L’injustice majeure que constitue l’importante inégalité de pension entre les femmes et les hommes non seulement n’est aucunement prise en compte, mais risque fort d’augmenter avec le recul de l’âge de la retraite comme avec un allongement de la durée de cotisation.
Rappelons la situation. Si les salaires des femmes sont inférieurs en moyenne de 22 % à ceux des hommes (Insee 2022), leurs pensions de droit direct sont inférieures de 40 % à celles des hommes. Ce chiffre est encore de 30 % pour les nouveaux retraités partis en 2020, selon la direction de la recherche du ministère du travail. La retraite amplifie donc encore les inégalités de salaires. Lorsque nos dirigeants sont interpellés sur ces inégalités de pension, la réponse classique est qu’elles se réduisent au fil du temps. En réalité, elles stagnent, comme stagnent les inégalités de salaires.
Inégalités aggravées
Le COR note que le taux de pauvreté des retraités augmente depuis 2016 pour les personnes âgées de plus de 65 ans qui vivent seules ; parmi elles, ce taux atteint même 16,5 % pour les femmes. L’annonce d’un minimum de pension à 85 % du SMIC pour une carrière complète est évidemment bienvenue… mais il était déjà prévu dans la loi de 2003 et n’a jamais été appliqué ! Surtout, ce minimum ne concernera pas les personnes déjà en retraite.

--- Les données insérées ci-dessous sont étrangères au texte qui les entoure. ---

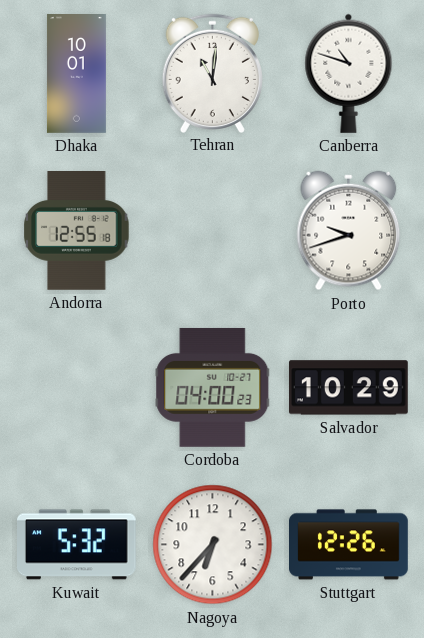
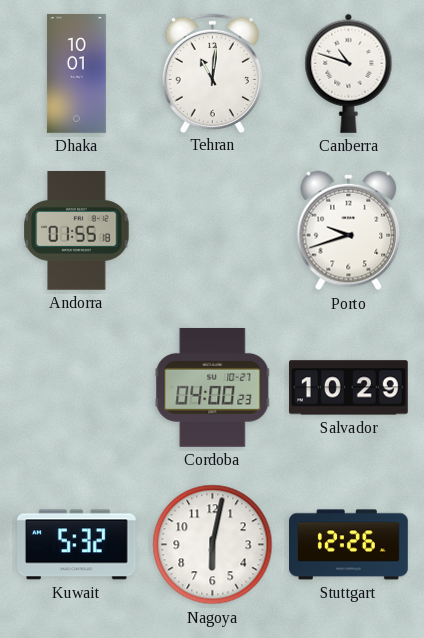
Andorra: 12:55 -> 01:55
Nagoya: 6:37 -> 6:02
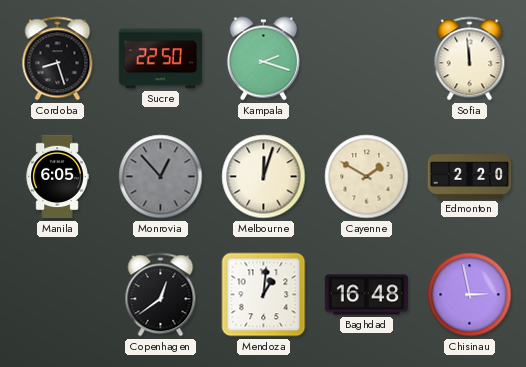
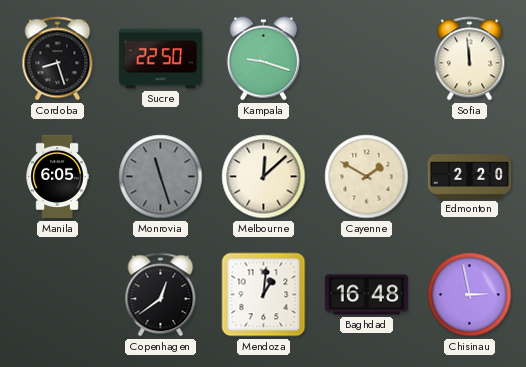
Kampala: 2:18 -> 9:18
Monrovia: 12:53 -> 11:27
Melbourne: 12:03 -> 12:08
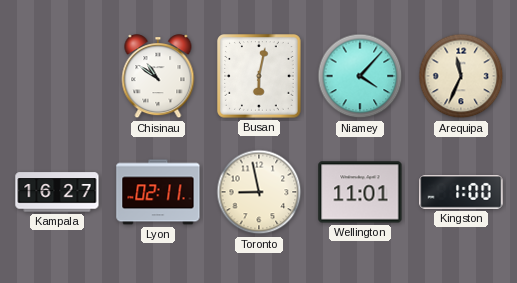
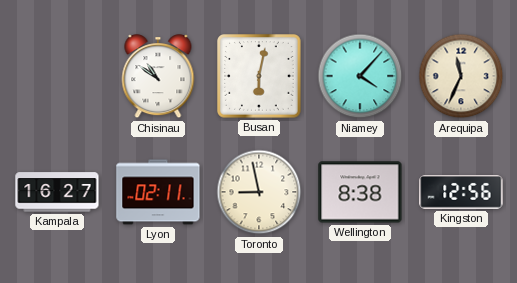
Wellington: 11:01 -> 8:38
Kingston: 1:00 -> 12:56
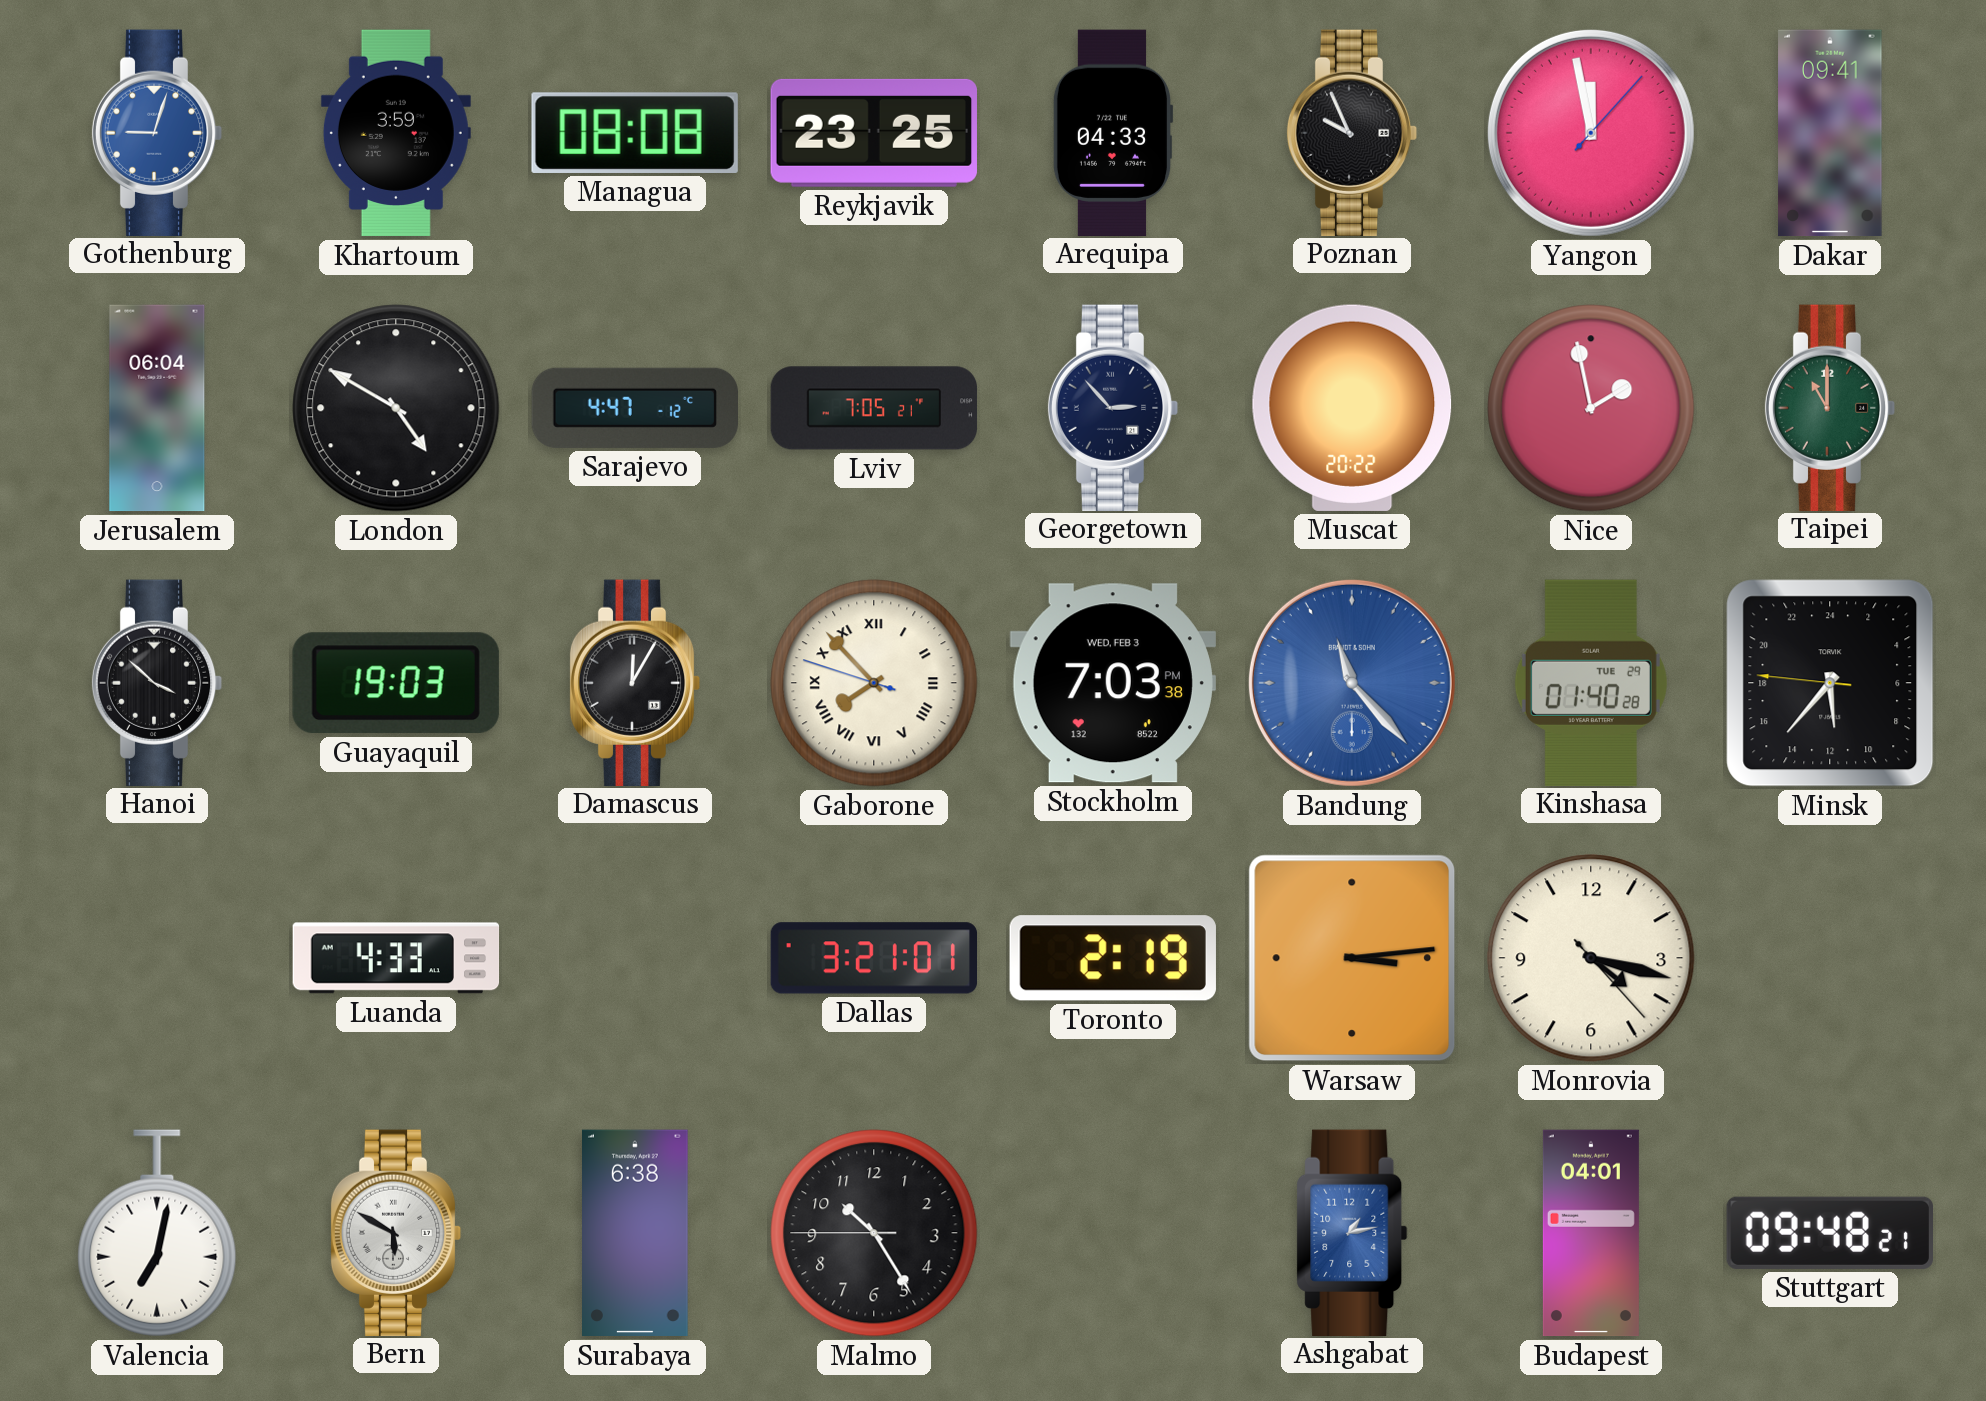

Même si les carrières des femmes s’allongent au fil des générations – du fait surtout de la montée en charge de l’assurance-vieillesse des parents au foyer –, elles restent plus courtes que celles des hommes, de 2,1 ans pour la génération 1950. Il est donc plus difficile pour elles d’atteindre la durée de carrière exigée. Elles subissent alors la décote. Pour cette génération 1950, la décote a ainsi concerné 8 % des femmes contre 6 % des hommes, et avec un effet plus important pour elles. Pour éviter de la subir, 19 % des femmes, contre 10 % des hommes, ont dû attendre l’âge du taux plein (67 ans aujourd’hui) pour partir en retraite. Tout nouvel allongement de la durée de cotisation ne ferait qu’aggraver ces inégalités.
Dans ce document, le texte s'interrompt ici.